Ladybird Browser: June Update Brings Downloads, History, and Linux Sandboxing
The independent open-source browser Ladybird published its June monthly update. The browser, still in active development and working toward its first alpha release, now ships several features users expect from a modern browser.
File Downloads and History Finally Arrive
Two of the biggest additions: Ladybird can now save files locally. The update adds a toolbar download indicator, a popover showing active downloads with progress, an about page, download cancellation support, and a confirmation prompt when quitting during active downloads.
Browsing history is here too. A new about page lists local browsing history, supports searching, and allows deleting individual entries. Right-clicking or long-pressing the back and forward buttons opens a native history menu with saved page titles and favicons.
DevTools and Media Playback
Developers get a new Storage tab in DevTools for inspecting and modifying cookies, localStorage, sessionStorage, and IndexedDB databases. CSS rule inspection now shows individual declarations behind computed values, including overridden and invalid rules with working jump-to-source links.
On the media side, Ladybird now supports playback speed changes. Audio is time-stretched so pitch stays stable when speeding up or slowing down.

--------------------------------------------------

■ Study questions ■
**1)** Answer these questions from the Ladybird update article:
(a) What does Ladybird show when a user quits while downloads are still active?
(b) What opens when a user right-clicks or long-presses the back and forward buttons?
(c) Which kinds of storage can be inspected and modified in the new DevTools Storage tab?
**2)** According to the Ladybird update article, why is audio time-stretched when playback speed changes?
**3)** Pick up the Ladybird update article after its final sentence and write what comes next.
The records are separate material and have no connection to the Ladybird update article.

Pose estimation data
--------------------------------------------------

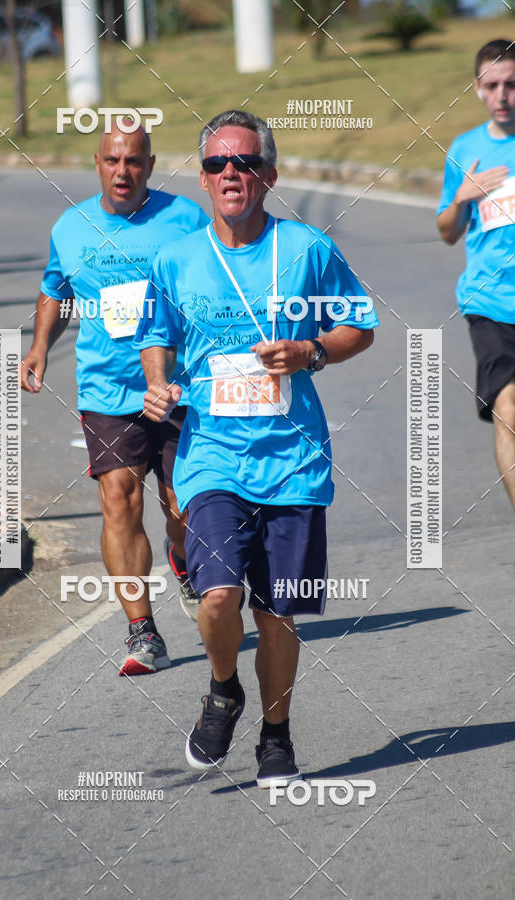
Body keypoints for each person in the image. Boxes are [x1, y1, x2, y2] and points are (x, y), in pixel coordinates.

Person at [135, 109, 377, 787]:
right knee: (217, 599)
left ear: (268, 175)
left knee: (277, 614)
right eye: (216, 164)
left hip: (294, 460)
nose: (230, 174)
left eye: (244, 163)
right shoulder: (177, 256)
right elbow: (156, 329)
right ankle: (222, 691)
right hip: (212, 454)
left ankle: (276, 733)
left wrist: (312, 351)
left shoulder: (306, 250)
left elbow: (360, 326)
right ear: (205, 178)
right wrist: (158, 383)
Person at [21, 123, 209, 676]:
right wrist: (38, 348)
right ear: (97, 163)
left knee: (185, 506)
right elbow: (55, 288)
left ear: (150, 166)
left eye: (133, 162)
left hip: (181, 388)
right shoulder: (71, 226)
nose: (122, 171)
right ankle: (142, 631)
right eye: (112, 161)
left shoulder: (187, 220)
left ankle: (183, 558)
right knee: (119, 499)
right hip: (107, 389)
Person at [438, 39, 515, 509]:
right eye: (493, 85)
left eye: (512, 84)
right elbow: (447, 232)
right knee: (509, 409)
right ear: (477, 89)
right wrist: (462, 197)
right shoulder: (465, 149)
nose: (502, 94)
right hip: (490, 302)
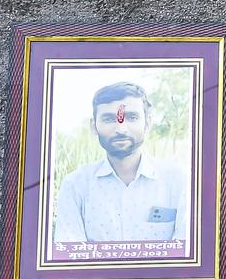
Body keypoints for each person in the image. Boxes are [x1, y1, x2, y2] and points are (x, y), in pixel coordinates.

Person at [52, 81, 190, 246]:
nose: (121, 129)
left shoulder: (179, 181)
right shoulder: (75, 185)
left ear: (147, 123)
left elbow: (186, 256)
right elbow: (69, 259)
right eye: (109, 118)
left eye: (131, 117)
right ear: (93, 126)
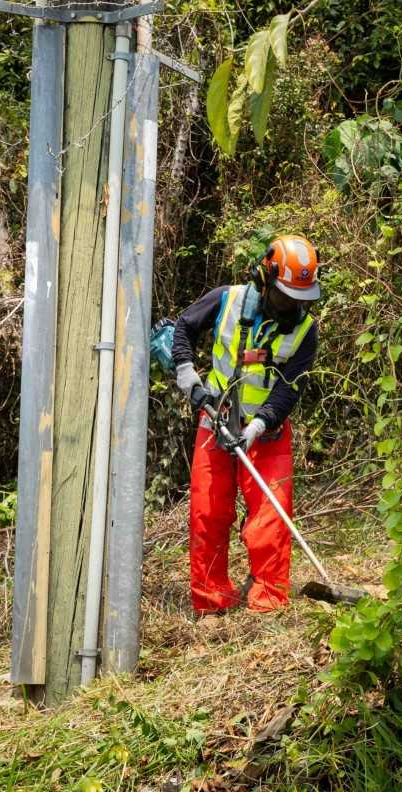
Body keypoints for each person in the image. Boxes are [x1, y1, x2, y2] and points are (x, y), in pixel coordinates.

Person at [170, 235, 321, 615]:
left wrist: (259, 426)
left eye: (301, 299)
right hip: (216, 420)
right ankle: (211, 601)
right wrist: (187, 373)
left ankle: (267, 602)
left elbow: (290, 388)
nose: (294, 306)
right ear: (265, 280)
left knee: (271, 516)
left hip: (267, 432)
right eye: (286, 297)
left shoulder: (305, 330)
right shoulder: (228, 300)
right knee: (208, 512)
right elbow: (183, 327)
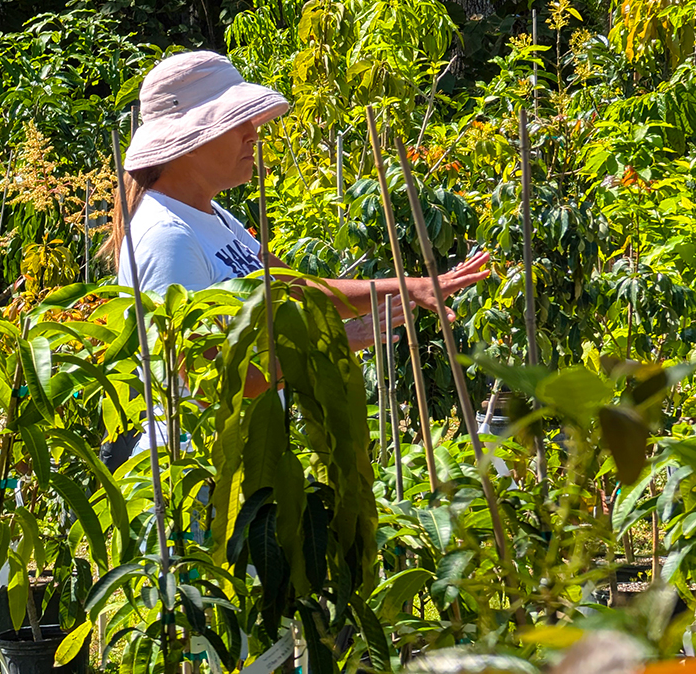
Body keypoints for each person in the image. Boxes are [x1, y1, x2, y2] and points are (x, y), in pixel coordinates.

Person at [98, 50, 490, 464]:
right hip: (195, 476)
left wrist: (412, 287)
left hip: (244, 463)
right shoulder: (166, 237)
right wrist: (329, 340)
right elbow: (206, 381)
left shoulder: (213, 217)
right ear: (189, 142)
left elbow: (298, 289)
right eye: (237, 122)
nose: (253, 133)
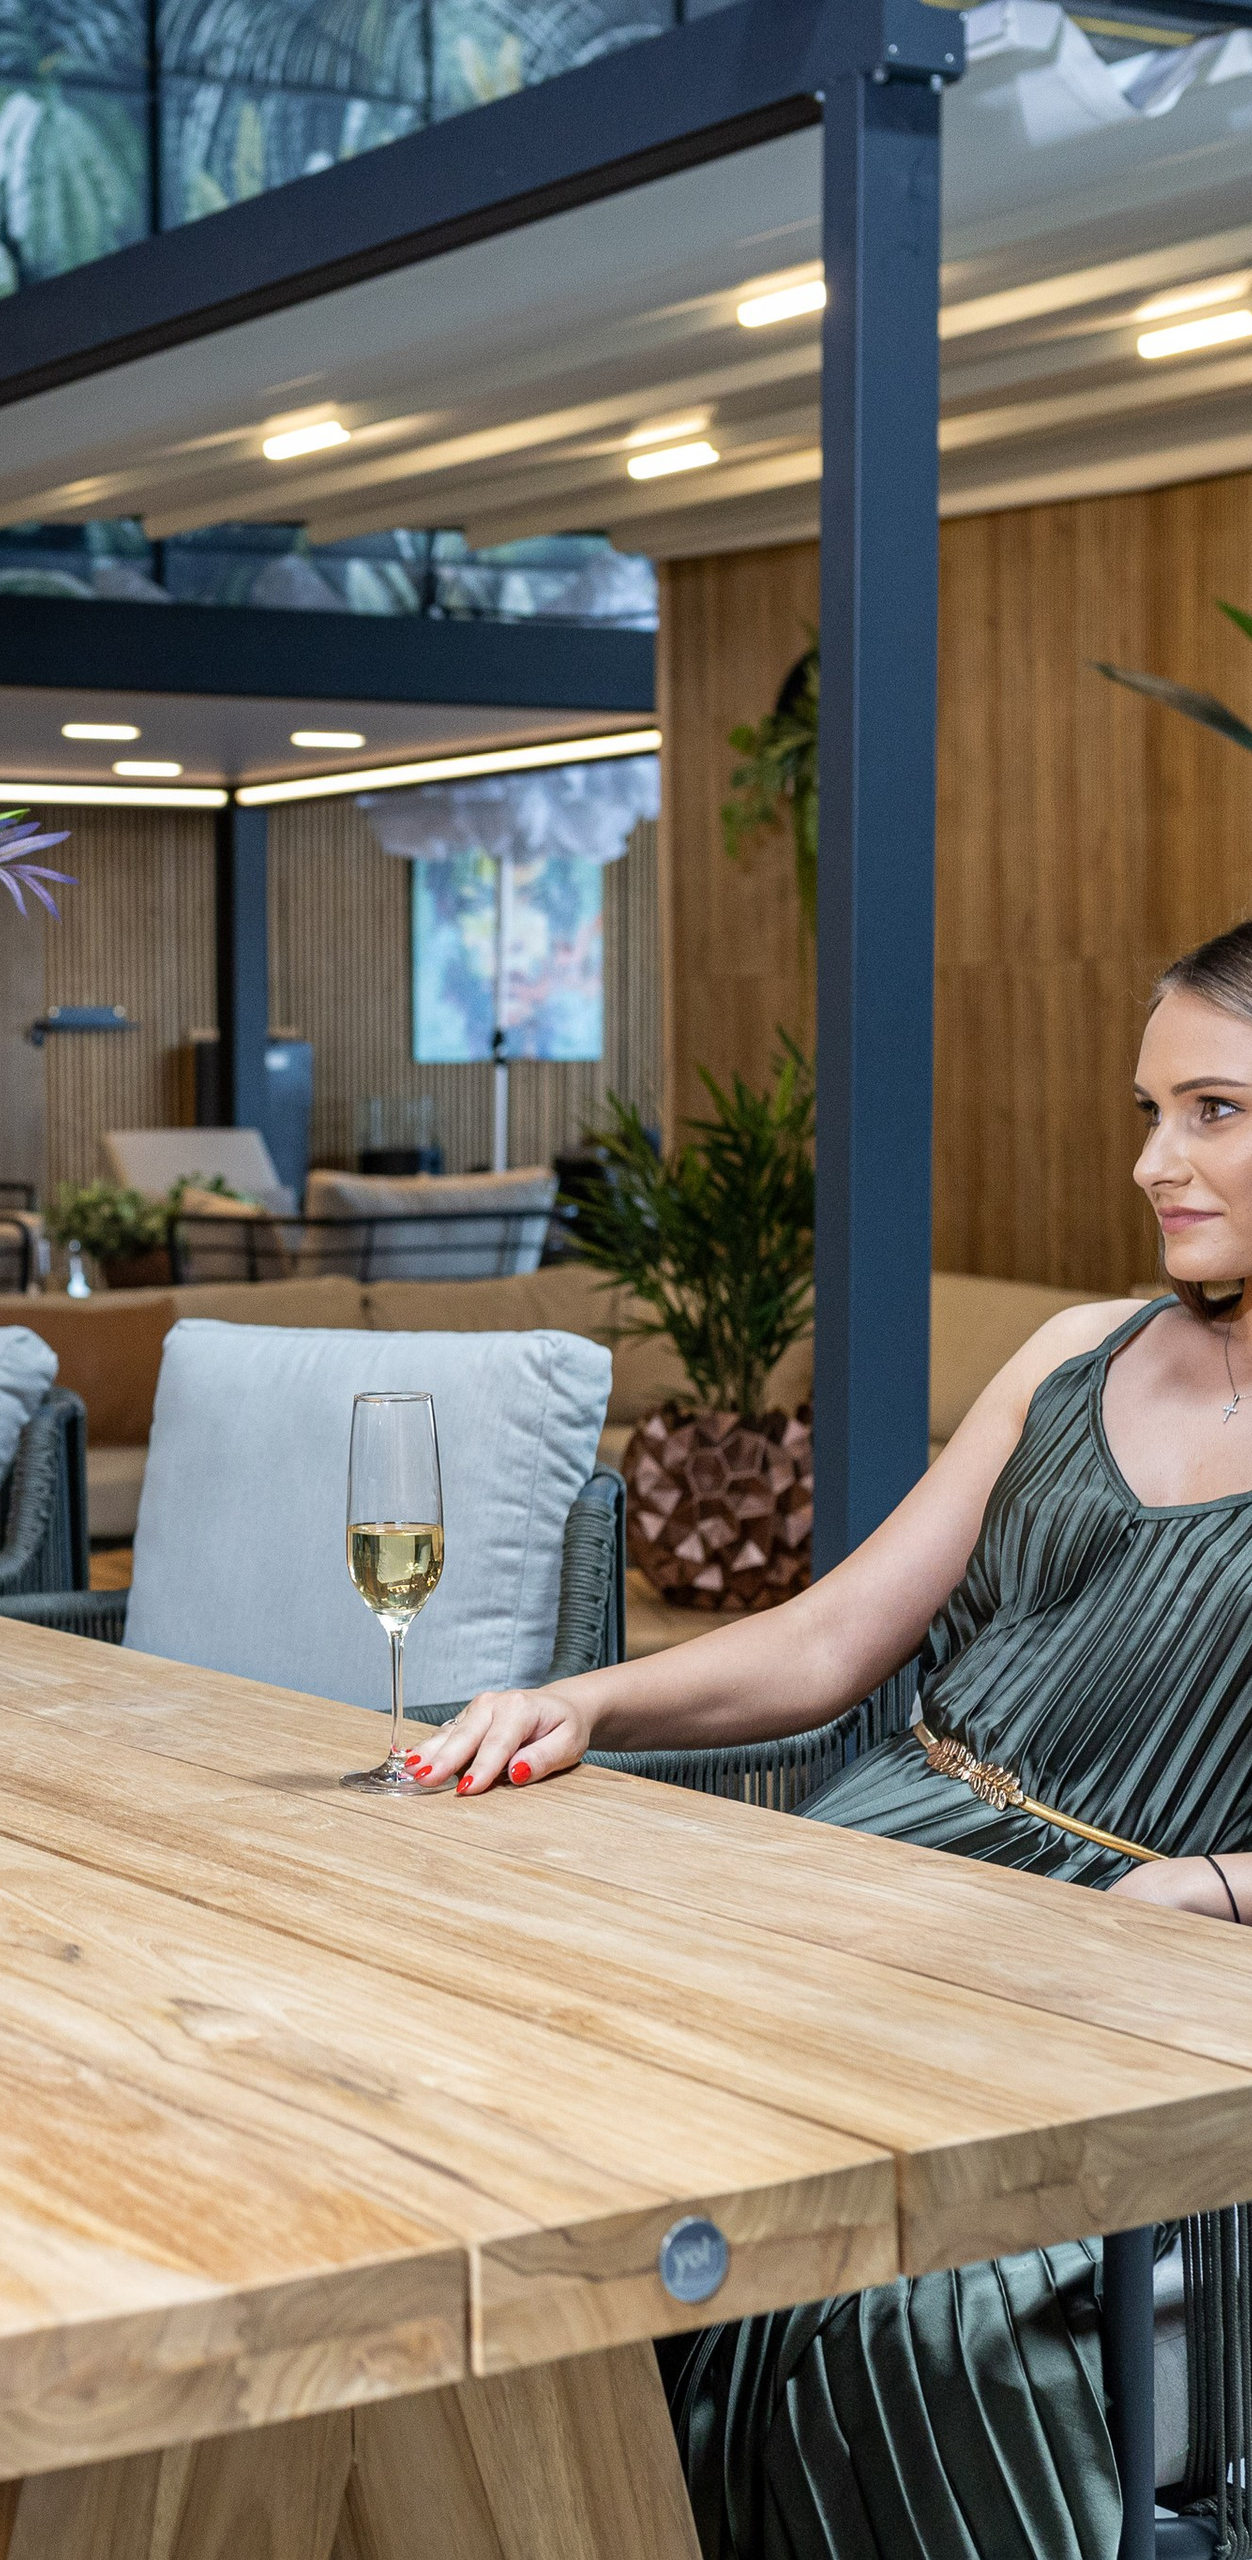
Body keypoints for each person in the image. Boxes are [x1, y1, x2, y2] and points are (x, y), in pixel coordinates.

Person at [406, 920, 1252, 2560]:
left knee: (888, 2302)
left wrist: (1206, 1892)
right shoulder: (1074, 1354)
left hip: (1116, 1969)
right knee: (538, 2117)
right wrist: (588, 1700)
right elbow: (837, 1637)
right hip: (874, 1866)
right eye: (1150, 1111)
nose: (1157, 1160)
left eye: (1213, 1110)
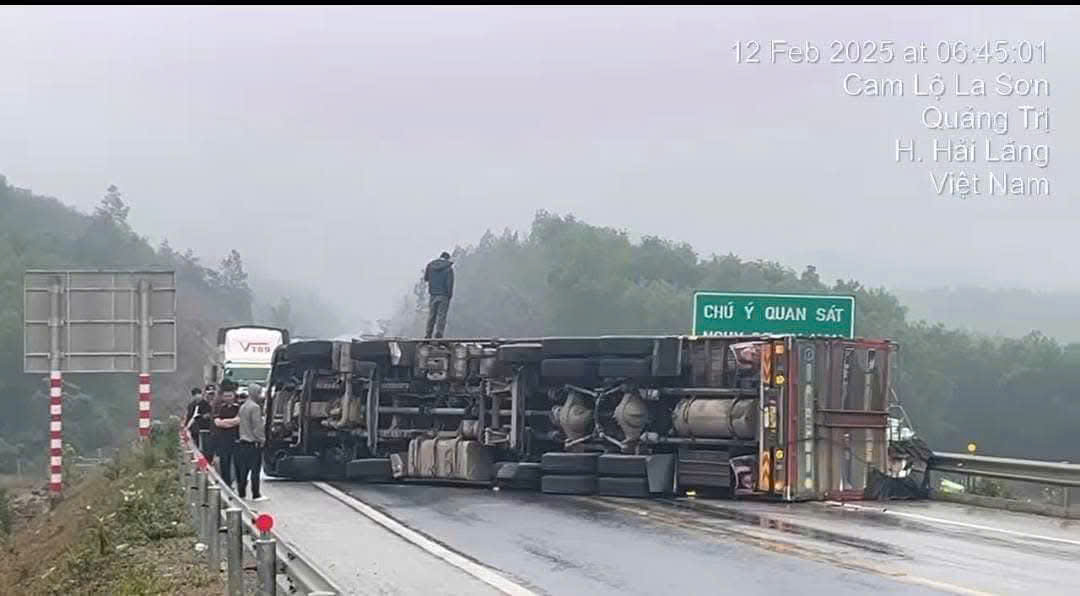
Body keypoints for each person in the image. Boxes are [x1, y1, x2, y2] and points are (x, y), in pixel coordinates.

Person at [231, 383, 268, 502]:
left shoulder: (243, 407)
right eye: (259, 392)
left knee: (243, 470)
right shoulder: (255, 408)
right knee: (255, 470)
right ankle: (256, 494)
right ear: (254, 393)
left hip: (242, 442)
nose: (260, 395)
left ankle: (241, 492)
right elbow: (257, 426)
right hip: (253, 443)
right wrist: (262, 439)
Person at [212, 380, 241, 488]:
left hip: (237, 438)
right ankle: (226, 484)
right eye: (226, 396)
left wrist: (225, 422)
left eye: (230, 395)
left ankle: (240, 483)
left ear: (234, 395)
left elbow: (239, 420)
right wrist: (231, 422)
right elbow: (217, 422)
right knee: (224, 461)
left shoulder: (239, 406)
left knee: (238, 462)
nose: (228, 397)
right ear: (223, 396)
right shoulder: (219, 407)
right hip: (223, 439)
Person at [423, 251, 454, 339]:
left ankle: (428, 334)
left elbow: (426, 278)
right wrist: (449, 295)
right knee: (441, 315)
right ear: (447, 258)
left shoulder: (430, 266)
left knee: (431, 315)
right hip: (444, 295)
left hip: (433, 294)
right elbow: (449, 284)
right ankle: (439, 333)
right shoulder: (448, 269)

--------------------------------------------------

■ Results for the exercise ■
**1)**
(a) A confirmation prompt.
(b) A native history menu with saved page titles and favicons.
(c) Cookies, localStorage, sessionStorage, and IndexedDB databases.

**2)** Audio is time-stretched so that its pitch stays stable when playback is sped up or slowed down.

**3)**
Default Linux Sandboxing
The most security-relevant change: sandboxing is now enabled by default. Helper processes on Linux run inside real security sandboxes using seccomp and Landlock. macOS uses Seatbelt profiles.
Additionally, GPU access has moved into the sandboxed compositor process. WebContent processes no longer need direct GPU access, improving isolation between web content and graphics operations.
JavaScript and WebAssembly
The LibJS engine now uses its optimized assembly interpreter across all platforms. JavaScript strings moved to UTF-16 internally, matching the language specification and reducing conversion overhead. WebAssembly GC support and parts of the exception-handling proposal also landed in LibWasm.
To try Ladybird, check out the source on GitHub. The browser remains open source, though public code contributions are now limited to maintainers.